Data for analysis:
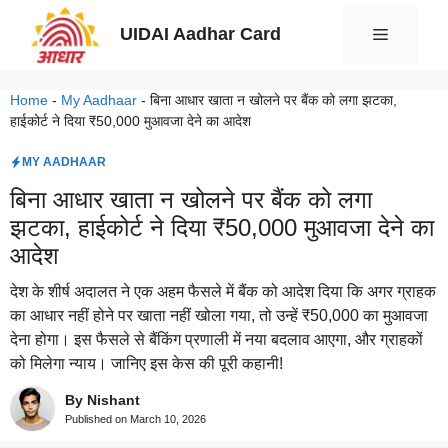
Skip
UIDAI Aadhar Card
Menu
to
content
Home
-
My Aadhaar
-
बिना आधार खाता न खोलने पर बैंक को लगा झटका,
हाईकोर्ट ने दिया ₹50,000 मुआवजा देने का आदेश
MY AADHAAR
बिना आधार खाता न खोलने पर बैंक को लगा
झटका, हाईकोर्ट ने दिया ₹50,000 मुआवजा देने का
आदेश
देश के शीर्ष अदालत ने एक अहम फैसले में बैंक को आदेश दिया कि अगर ग्राहक
का आधार नहीं होने पर खाता नहीं खोला गया, तो उन्हें ₹50,000 का मुआवजा
देना होगा। इस फैसले से बैंकिंग प्रणाली में नया बदलाव आएगा, और ग्राहकों
को मिलेगा न्याय। जानिए इस केस की पूरी कहानी!
By Nishant
Published on
March 10, 2026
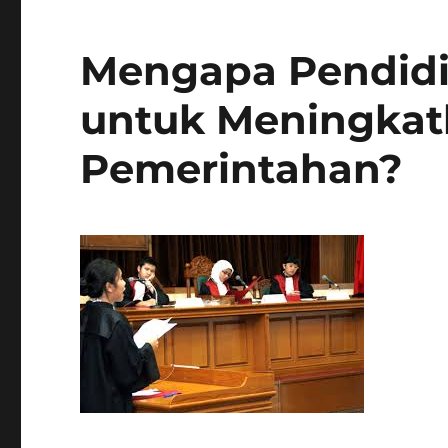
Mengapa Pendidik
untuk Meningkat
Pemerintahan?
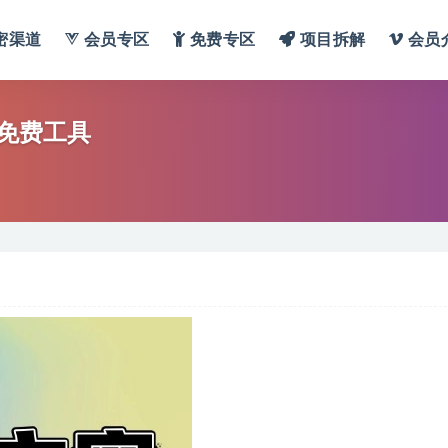
密渠道
会员专区
免费专区
项目拆解
会员
免费工具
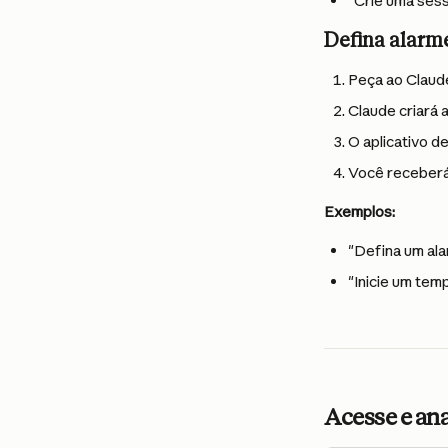
"Crie uma sess
Defina alarm
Peça ao Claude
Claude criará 
O aplicativo d
Você receberá
Exemplos:
"Defina um al
"Inicie um tem
Acesse e ana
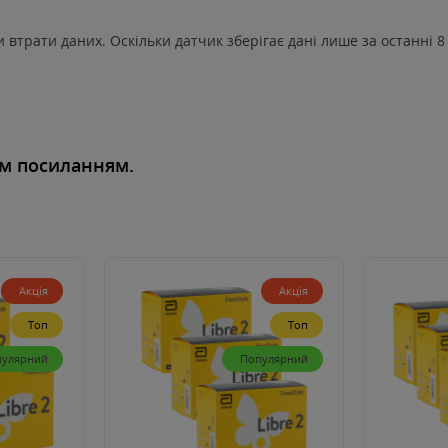
и втрати даних. Оскільки датчик зберігає дані лише за останні 
им посиланням
.
Акція
Акція
Топ
Топ
пулярний
Популярний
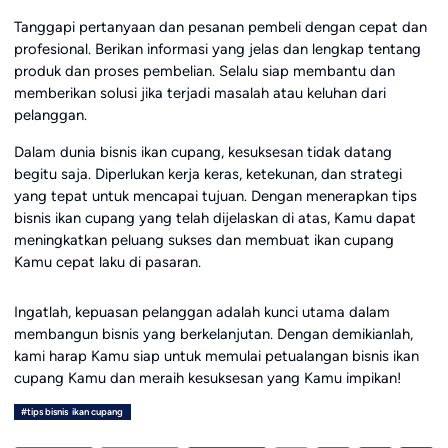
Tanggapi pertanyaan dan pesanan pembeli dengan cepat dan
profesional. Berikan informasi yang jelas dan lengkap tentang
produk dan proses pembelian. Selalu siap membantu dan
memberikan solusi jika terjadi masalah atau keluhan dari
pelanggan.
Dalam dunia bisnis ikan cupang, kesuksesan tidak datang
begitu saja. Diperlukan kerja keras, ketekunan, dan strategi
yang tepat untuk mencapai tujuan. Dengan menerapkan tips
bisnis ikan cupang yang telah dijelaskan di atas, Kamu dapat
meningkatkan peluang sukses dan membuat ikan cupang
Kamu cepat laku di pasaran.
Ingatlah, kepuasan pelanggan adalah kunci utama dalam
membangun bisnis yang berkelanjutan. Dengan demikianlah,
kami harap Kamu siap untuk memulai petualangan bisnis ikan
cupang Kamu dan meraih kesuksesan yang Kamu impikan!
#tips bisnis ikan cupang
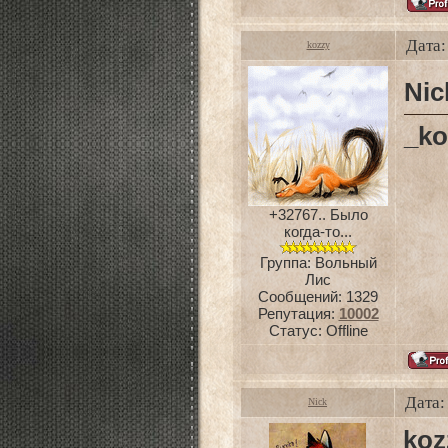
Дата:
kozzy
Nic
_ko
+32767.. Было
когда-то...
Группа: Вольный
Лис
Сообщений:
1329
Репутация:
10002
Статус:
Offline
Дата:
Nick
koz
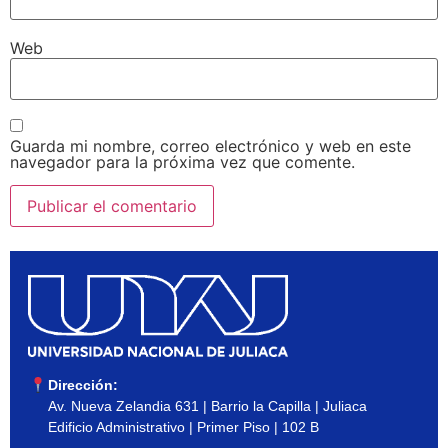
Web
Guarda mi nombre, correo electrónico y web en este
navegador para la próxima vez que comente.
Dirección:
Av. Nueva Zelandia 631 | Barrio la Capilla | Juliaca
Edificio Administrativo | Primer Piso | 102 B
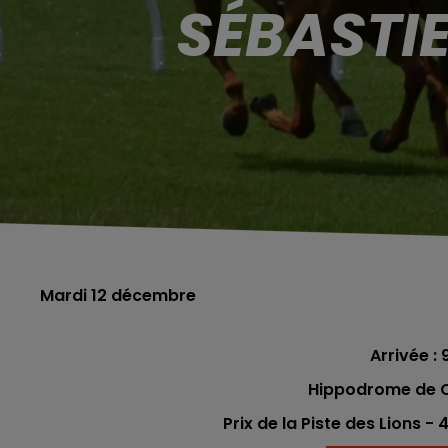
SÉBASTI
Mardi 12 décembre
Arrivée : 9
Hippodrome de Ch
Prix de la Piste des Lions -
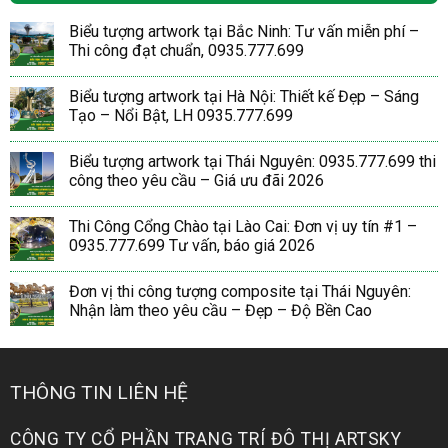
Biểu tượng artwork tại Bắc Ninh: Tư vấn miễn phí –
Thi công đạt chuẩn, 0935.777.699
Biểu tượng artwork tại Hà Nội: Thiết kế Đẹp – Sáng
Tạo – Nổi Bật, LH 0935.777.699
Biểu tượng artwork tại Thái Nguyên: 0935.777.699 thi
công theo yêu cầu – Giá ưu đãi 2026
Thi Công Cổng Chào tại Lào Cai: Đơn vị uy tín #1 –
0935.777.699 Tư vấn, báo giá 2026
Đơn vị thi công tượng composite tại Thái Nguyên:
Nhận làm theo yêu cầu – Đẹp – Độ Bền Cao
THÔNG TIN LIÊN HỆ
CÔNG TY CỔ PHẦN TRANG TRÍ ĐÔ THỊ ARTSKY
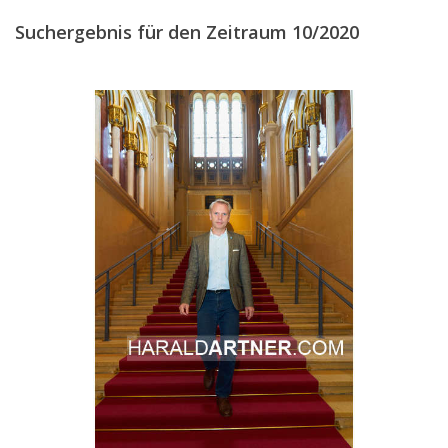
Suchergebnis für den Zeitraum 10/2020
DEZEMBER
(6)
2019
2018
2017
2016
2015
2014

Exercise instructions:
Only the records, copied exactly and without pictures, should make up the answer.

Solved problem:
Skip
UIDAI Aadhar Card
Menu
to
content
Home
-
My Aadhaar
-
बिना आधार खाता न खोलने पर बैंक को लगा झटका,
हाईकोर्ट ने दिया ₹50,000 मुआवजा देने का आदेश
MY AADHAAR
बिना आधार खाता न खोलने पर बैंक को लगा
झटका, हाईकोर्ट ने दिया ₹50,000 मुआवजा देने का
आदेश
देश के शीर्ष अदालत ने एक अहम फैसले में बैंक को आदेश दिया कि अगर ग्राहक
का आधार नहीं होने पर खाता नहीं खोला गया, तो उन्हें ₹50,000 का मुआवजा
देना होगा। इस फैसले से बैंकिंग प्रणाली में नया बदलाव आएगा, और ग्राहकों
को मिलेगा न्याय। जानिए इस केस की पूरी कहानी!
By Nishant
Published on
March 10, 2026
Mengapa Pendidik
untuk Meningkat
Pemerintahan?
密渠道
会员专区
免费专区
项目拆解
会员
免费工具
"Crie uma sess
Defina alarm
Peça ao Claude
Claude criará 
O aplicativo d
Você receberá
Exemplos:
"Defina um al
"Inicie um tem
Acesse e ana
и втрати даних. Оскільки датчик зберігає дані лише за останні 
им посиланням
.
Акція
Акція
Топ
Топ
пулярний
Популярний
Tanggapi pertanyaan dan pesanan pembeli dengan cepat dan
profesional. Berikan informasi yang jelas dan lengkap tentang
produk dan proses pembelian. Selalu siap membantu dan
memberikan solusi jika terjadi masalah atau keluhan dari
pelanggan.
Dalam dunia bisnis ikan cupang, kesuksesan tidak datang
begitu saja. Diperlukan kerja keras, ketekunan, dan strategi
yang tepat untuk mencapai tujuan. Dengan menerapkan tips
bisnis ikan cupang yang telah dijelaskan di atas, Kamu dapat
meningkatkan peluang sukses dan membuat ikan cupang
Kamu cepat laku di pasaran.
Ingatlah, kepuasan pelanggan adalah kunci utama dalam
membangun bisnis yang berkelanjutan. Dengan demikianlah,
kami harap Kamu siap untuk memulai petualangan bisnis ikan
cupang Kamu dan meraih kesuksesan yang Kamu impikan!
#tips bisnis ikan cupang
Дата:
kozzy
Nic
_ko
+32767.. Было
когда-то...
Группа: Вольный
Лис
Сообщений:
1329
Репутация:
10002
Статус:
Offline
Дата:
Nick
koz
Web
Guarda mi nombre, correo electrónico y web en este
navegador para la próxima vez que comente.
Dirección:
Av. Nueva Zelandia 631 | Barrio la Capilla | Juliaca
Edificio Administrativo | Primer Piso | 102 B
SÉBASTI
Mardi 12 décembre
Arrivée : 9
Hippodrome de Ch
Prix de la Piste des Lions -
Biểu tượng artwork tại Bắc Ninh: Tư vấn miễn phí –
Thi công đạt chuẩn, 0935.777.699
Biểu tượng artwork tại Hà Nội: Thiết kế Đẹp – Sáng
Tạo – Nổi Bật, LH 0935.777.699
Biểu tượng artwork tại Thái Nguyên: 0935.777.699 thi
công theo yêu cầu – Giá ưu đãi 2026
Thi Công Cổng Chào tại Lào Cai: Đơn vị uy tín #1 –
0935.777.699 Tư vấn, báo giá 2026
Đơn vị thi công tượng composite tại Thái Nguyên:
Nhận làm theo yêu cầu – Đẹp – Độ Bền Cao
THÔNG TIN LIÊN HỆ
CÔNG TY CỔ PHẦN TRANG TRÍ ĐÔ THỊ ARTSKY
Suchergebnis für den Zeitraum 10/2020
DEZEMBER
(6)
2019
2018
2017
2016
2015
2014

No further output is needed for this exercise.